Гитлер явно хотел отличиться … и убедил начальство в полезности дрекслеровской организации.

Те и приказали Гитлеру стать членом ДАП и добиться его избрания в ее руководящий состав.

Одновременно туда направили и однокашников Гитлера по рейхсверовским курсам.

Они все получили задание «взять шефство» над этой весьма жалкой в то время партией.

Для этого «варяги» тут же образовали в ней наиболее активную фракцию «ветеранов».

Вот так Гитлера «подкинули», как паршивого кота, в партию в качестве рядового шпика рейхсфера.

В ту самую партию, которой позже было суждено оказаться неразрывно связанной с его именем.

Гитлер сразу продвинулся в руководящий орган ДАП и занялся там вопросами вербовки новых членов.

Надо отдать ему должное… он рьяно выполнял свои партийные служебные обязанности, так как обладал непомерным честолюбием.

Так же он вполне угодил и своим начальникам из рейхсвера, на поприще деятельности в ДАП.
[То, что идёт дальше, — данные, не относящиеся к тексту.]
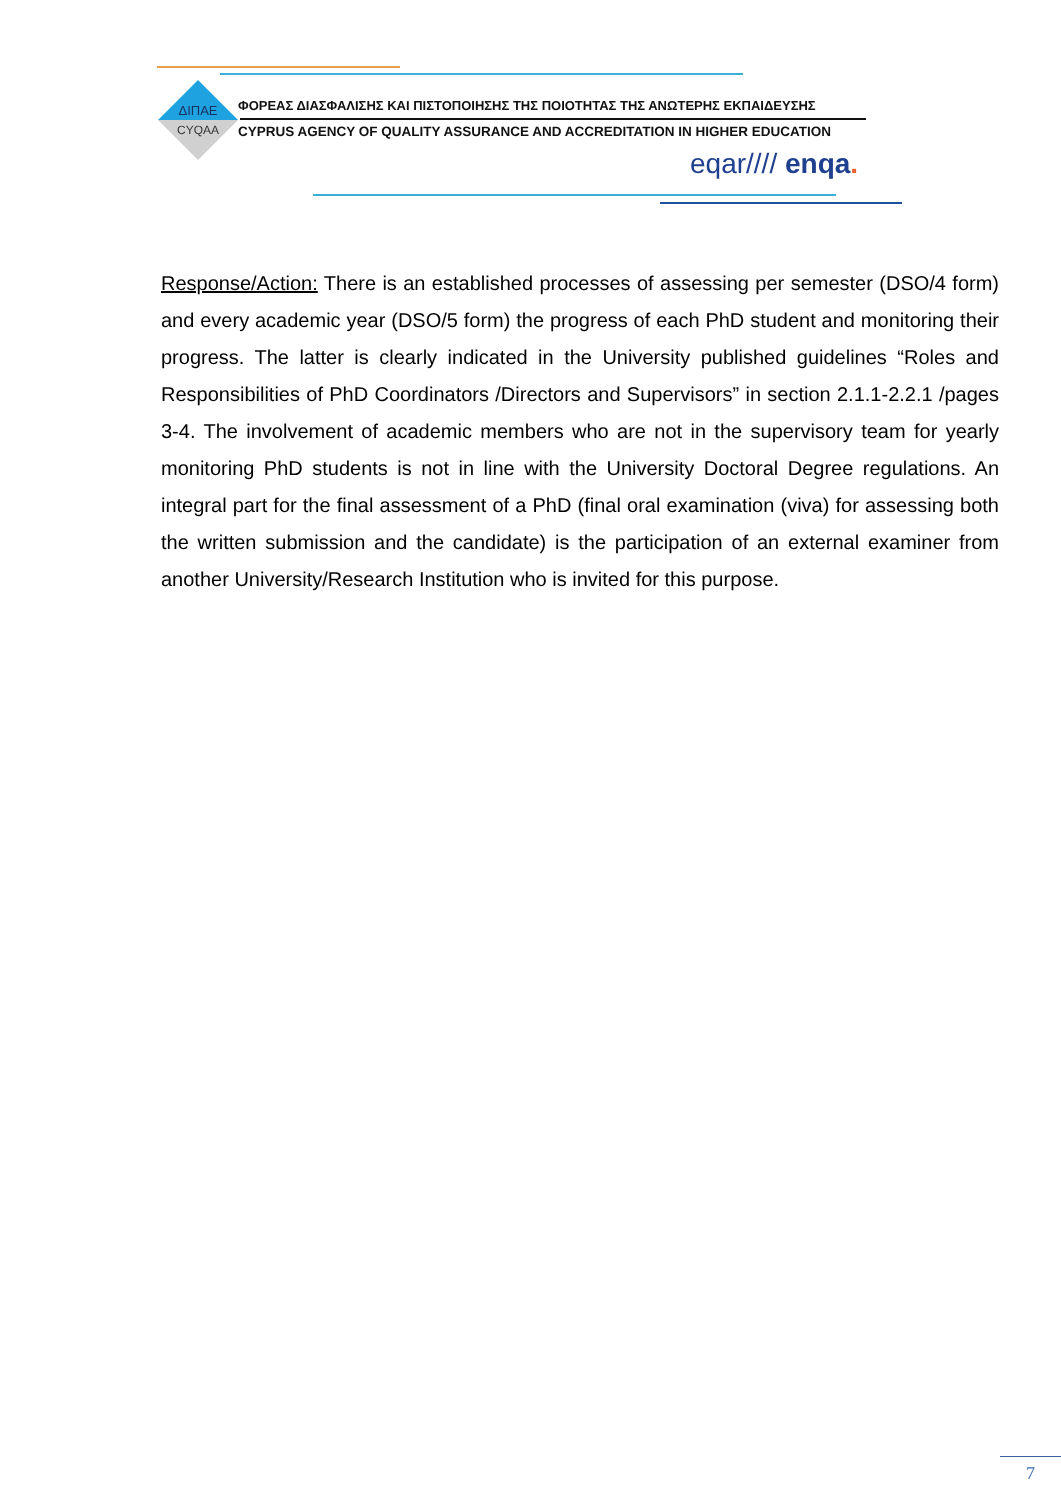ΔΙΠΑΕ
CYQAA
ΦΟΡΕΑΣ ΔΙΑΣΦΑΛΙΣΗΣ ΚΑΙ ΠΙΣΤΟΠΟΙΗΣΗΣ ΤΗΣ ΠΟΙΟΤΗΤΑΣ ΤΗΣ ΑΝΩΤΕΡΗΣ ΕΚΠΑΙΔΕΥΣΗΣ
CYPRUS AGENCY OF QUALITY ASSURANCE AND ACCREDITATION IN HIGHER EDUCATION
eqar//// enqa.
Response/Action: There is an established processes of assessing per semester (DSO/4 form) and every academic year (DSO/5 form) the progress of each PhD student and monitoring their progress. The latter is clearly indicated in the University published guidelines “Roles and Responsibilities of PhD Coordinators /Directors and Supervisors” in section 2.1.1-2.2.1 /pages 3-4. The involvement of academic members who are not in the supervisory team for yearly monitoring PhD students is not in line with the University Doctoral Degree regulations. An integral part for the final assessment of a PhD (final oral examination (viva) for assessing both the written submission and the candidate) is the participation of an external examiner from another University/Research Institution who is invited for this purpose.
7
Это совпало и с его личными устремлениями… он добился того, о чём так давно мечтал, – славы оратора… хотя бы в этом… пока еще узком кругу.

То, с чем тут выступал Гитлер, родилось вовсе не в его голове.
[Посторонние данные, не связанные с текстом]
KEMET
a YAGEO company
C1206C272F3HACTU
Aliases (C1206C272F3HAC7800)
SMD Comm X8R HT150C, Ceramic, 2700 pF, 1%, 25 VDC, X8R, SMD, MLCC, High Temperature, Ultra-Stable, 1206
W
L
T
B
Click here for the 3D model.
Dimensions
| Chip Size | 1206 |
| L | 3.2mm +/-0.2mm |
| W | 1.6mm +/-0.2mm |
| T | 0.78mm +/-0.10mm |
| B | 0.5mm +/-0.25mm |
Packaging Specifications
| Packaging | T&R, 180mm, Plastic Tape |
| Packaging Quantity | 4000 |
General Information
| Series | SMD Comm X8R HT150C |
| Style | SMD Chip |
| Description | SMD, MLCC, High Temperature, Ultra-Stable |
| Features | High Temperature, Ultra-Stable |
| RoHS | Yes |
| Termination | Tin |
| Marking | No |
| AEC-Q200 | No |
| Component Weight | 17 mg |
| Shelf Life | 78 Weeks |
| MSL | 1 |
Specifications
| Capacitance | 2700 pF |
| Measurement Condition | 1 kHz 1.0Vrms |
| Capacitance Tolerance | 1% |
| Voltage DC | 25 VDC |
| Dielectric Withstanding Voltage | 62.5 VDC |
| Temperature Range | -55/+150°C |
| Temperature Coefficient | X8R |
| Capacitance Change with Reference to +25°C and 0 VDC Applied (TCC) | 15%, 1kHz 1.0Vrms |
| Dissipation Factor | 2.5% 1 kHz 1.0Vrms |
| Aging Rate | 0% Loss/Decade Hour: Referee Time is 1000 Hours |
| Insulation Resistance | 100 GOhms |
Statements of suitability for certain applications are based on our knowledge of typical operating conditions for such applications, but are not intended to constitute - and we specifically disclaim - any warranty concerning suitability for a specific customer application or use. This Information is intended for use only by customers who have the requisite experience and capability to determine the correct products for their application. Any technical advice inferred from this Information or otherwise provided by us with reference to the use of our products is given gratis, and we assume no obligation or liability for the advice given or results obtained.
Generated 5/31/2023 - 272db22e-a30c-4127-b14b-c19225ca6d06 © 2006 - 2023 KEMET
Эти идеи были вложены ему, как и другим его соратникам «ветеранам» в ДАП, их рейхсверовским командованием.

В то время готовился государственный переворот… который возглавлял Капп и вступившее с ним в заговор военные.

В конце зимы 1920 года, за пару недель до начала путча, ДАП проводило большой митинг с целью обнародовать свою программу.

Её незадолго до того подготовили Дрекслер и «ветераны».

Гитлер зачитал новую программу партии, стараясь привлечь к себе всеобщее внимание, как вестник новой «национальной идеи».

Это был тот самый документ, известный теперь под названием «25 пунктов».

Именно они потом не раз объявлялись непреложным законом для НСДАП.

К огромному сожалению, – как сказал, вздохнув печально Штеннес, – та попытка военного государственного переворота, предпринятая в Берлине в марте 1920 года Каппом и генералом Лютвицем, – провалилась.

Неожиданно забастовала вся Германия – 12 миллионов бастующих…

И вооруженные выступления рабочих – свыше 100 тысяч… в считанные дни поставили на колени нового рейхсканцлера Каппа и его сторонников.

Но Слава Богу, – как заметил Штеннес, – правые лидеры Социал-демократической партии Германии (СДПГ) и профсоюзы не дали осуществить требование коммунистов «о создании революционно-демократического строя».

Это привело к расколу бастующих и не дало им добиться полного успеха. После бегства Каппа и генерала Лютвица, все осталось по-прежнему.

Этим воспользовалась фракция «ветеранов» НСДАП, которая активно расширяла своё влияние на массы, все больше захватывая в свои руки руководство НСДАП.

Теперь… в пивных различных размеров… проходили собрания НСДАП, на которых в основном выступал Гитлер, ставший уже руководителем всей партийной пропаганды.

Дабы, в глазах ее приверженцев, избежать связи НСДАП на прямую с военными, Гитлеру пришлось уволиться из рейхсвера.

Теперь он стал профессиональным политиком.

Он еще больше, чем остальные «ветераны», стремился к усилению своей единоличной политической власти в НСДАП и в массах.

А летом 1921 года им был разыгран внутрипартийный путч.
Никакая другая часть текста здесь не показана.